The etiopathogenesis of this acquired disorder is unknown; however, various hypotheses have been proposed including autoimmune, trauma, sympathetic dysfunction and chronic infections [5]. There is strong evidence of autoimmune disorder due to high prevalence of disease in females, very close relationship with linear scleroderma en coup de sabre, high prevalence of autoantibodies in serum and frequent involvement of multiple systems. Some authors relate this disease to alterations in the sympathetic nervous system due to trauma (accidental, postoperative sympathectomy, dental avulsion) of cervical plexus or sympathetic trunk. Slow viruses (herpes virus, rubella) or chronic bacterial (Borrelia burgdorferi, diphtheria, syphilis, tuberculosis) infections have also been hypothesized as a possible causative factor in PRS, although no organism had been identified [6].

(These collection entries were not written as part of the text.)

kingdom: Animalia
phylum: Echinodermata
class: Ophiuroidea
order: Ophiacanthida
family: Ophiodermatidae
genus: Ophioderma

The closest differential diagnosis such as wasted leg syndrome, muscular dystrophies, spinal muscular atrophy, linear scleroderma and Rasmussen's syndrome were ruled out on detailed clinical history, examination and laboratory investigations [7]. Differentiating PRS from linear scleroderma en coup de sabre (LSCS) is very challenging. The most differentiating features of LSCS are site, severe atrophy and the presence of inflammation or induration. Rasmussen's encephalitis is a chronic progressive inflammatory disorder, which usually affect one side of cerebral hemisphere [8]. The neurologic symptoms include focal seizures, progressive hemiparesis and cognitive decline. The MRI of the brain shows ipsilateral brain atrophy, patchy gyriform cortical enhancement and areas of unilateral hyperintensity corresponding to cytotoxic edema.

Corticosteroids and immunosuppressive drugs including azathioprine, hydroxychloroquine, methotrexate, cyclosporine and cyclophosphamide may be considered in active phase of disease, neurologic manifestations or associated comorbid autoimmune disorders. Usually, spontaneous stabilization of disease occurs after 8–20 years. Once the disease stabilizes, esthetic therapy consisting of augmentation of the atrophic region and restoration of the symmetry of affected body part can be offered [9].

CONFLICTS OF INTEREST STATEMENT

None declared.

FUNDING

None.

AUTHORS' CONTRIBUTIONS

All the authors contributed to prepare this manuscript.

ETHICAL APPROVAL

We have followed the ethical norms and have taken proper informed consent from the patient and relatives. Our patient participated voluntarily and did not suffer any harm. We confirm that all the research meets the ethical guidelines, including adherence to the legal requirements of the study country.

CONSENT

We have obtained written informed patient consent for publication of the report and any accompanying images.

GUARANTOR

S.K. is the guarantor of this article.